Recurrent Neural Networks (RNN)
Procedure
The objective of this part of the experiment is to implement a vanilla Recurrent Neural Network (RNN) for character-level sequence modelling. The Tiny Shakespeare dataset is used, where individual characters from a text corpus are learned to model sequential dependencies and generate coherent text. This part focuses on understanding sequence unrolling, hidden-state propagation across time steps, and the training of RNNs using Backpropagation Through Time (BPTT), along with visualizing the evolution of hidden states during text generation.
1. Import Required Libraries
Import necessary Python libraries such as PyTorch, Numpy, and Matplotlib for model implementation, numerical operations, and visualizations.
2. Dataset Description and Loading
The Tiny Shakespeare dataset is a character-level text corpus containing a small subset of William Shakespeare's plays. It consists of dialogues, character names, and stage directions written in plain text format.
- Each character (letters, digits, punctuation, spaces) is treated as an individual token.
- The dataset is suitable for sequence modelling and text generation tasks.
- The text file is downloaded and loaded into memory for further pre-processing.
The successful loading of the dataset is verified.
3. Dataset Splitting
The text dataset is divided into three parts:
- Training set (90%) – used for learning model parameters
- Validation set (5%) – used to monitor overfitting
- Test set (5%) – used for final evaluation
This ensures proper training and evaluation of the model.
4. Vocabulary Creation and Encoding
- Extract all unique characters to form the vocabulary.
- Map each character to a unique integer index (character-to-index mapping).
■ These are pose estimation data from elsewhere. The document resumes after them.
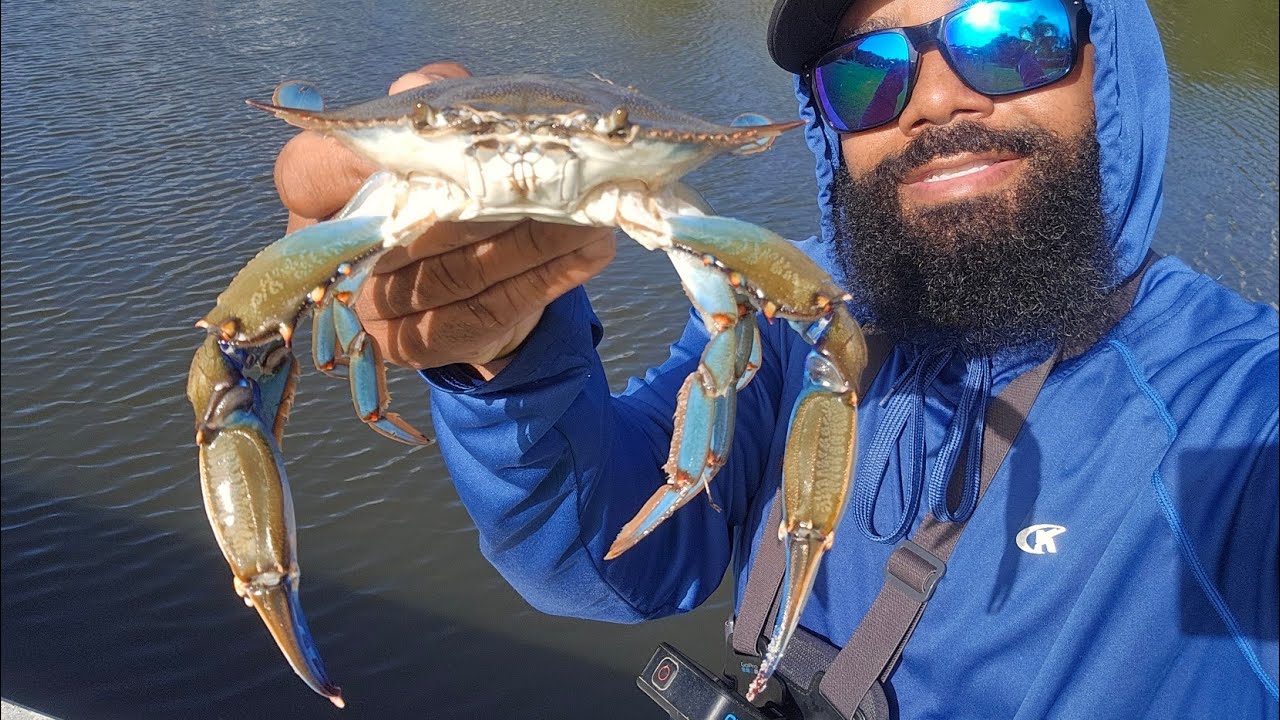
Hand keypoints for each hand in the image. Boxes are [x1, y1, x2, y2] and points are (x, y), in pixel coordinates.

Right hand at [272, 62, 616, 377]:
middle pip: (416, 227)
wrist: (459, 289)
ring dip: (536, 241)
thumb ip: (432, 101)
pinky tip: (591, 252)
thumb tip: (424, 92)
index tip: (449, 143)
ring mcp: (375, 311)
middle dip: (495, 201)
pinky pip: (491, 310)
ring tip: (591, 214)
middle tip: (560, 180)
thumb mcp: (436, 137)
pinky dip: (548, 279)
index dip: (373, 156)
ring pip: (461, 272)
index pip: (310, 172)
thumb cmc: (444, 196)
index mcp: (319, 200)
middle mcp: (337, 259)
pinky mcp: (419, 346)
- Convert the entire text into a sequence of integers.
5. Hyper-parameter Initialization
Initialize training parameters such as:
- Number of epochs
- Learning rate
- Embedding size
- Batch size
- Sequence length
- Hidden layer size
- Number of RNN layers
These parameters control learning behaviour and model capacity.
6. Batch Generation
Create mini-batches of input sequences and corresponding target sequences using fixed sequence lengths (sliding window approach) to enable efficient training. Input sequences (x) and target sequences (y) are created such that each target character is the next character in the sequence.
7. RNN Model Definition
Define a Character-level RNN model consisting of:
- An Embedding layer to convert character indices into dense vectors
- A multi-layer vanilla RNN to process sequential data
- A Fully Connected (Linear) layer to predict the next character
Initialize the model with zero hidden states.
8. Model Training
- Train the RNN using Backpropagation Through Time (BPTT).
- Use Cross-Entropy Loss as the objective function.
- Optimize the model using the Adam optimizer.
- Apply gradient clipping to prevent exploding gradients.
- Record training and validation loss after each epoch.
9. Loss Curve Visualization
Plot training and validation loss curves to analyse model convergence and learning behaviour.
10. Text Generation
After training, generate new text by:
- Providing a seed string
- Predicting one character at a time
- Feeding the previously generated character back into the model
11. Hidden State Visualization
- Extract hidden states for a short character sequence.
- Plot the evolution of selected hidden units across time steps.
- Analyse how the RNN maintains memory over the sequence.
12. Result Analysis
The generated text, loss curves, and hidden-state plots are analysed to evaluate the effectiveness of the RNN in learning sequential character-level patterns.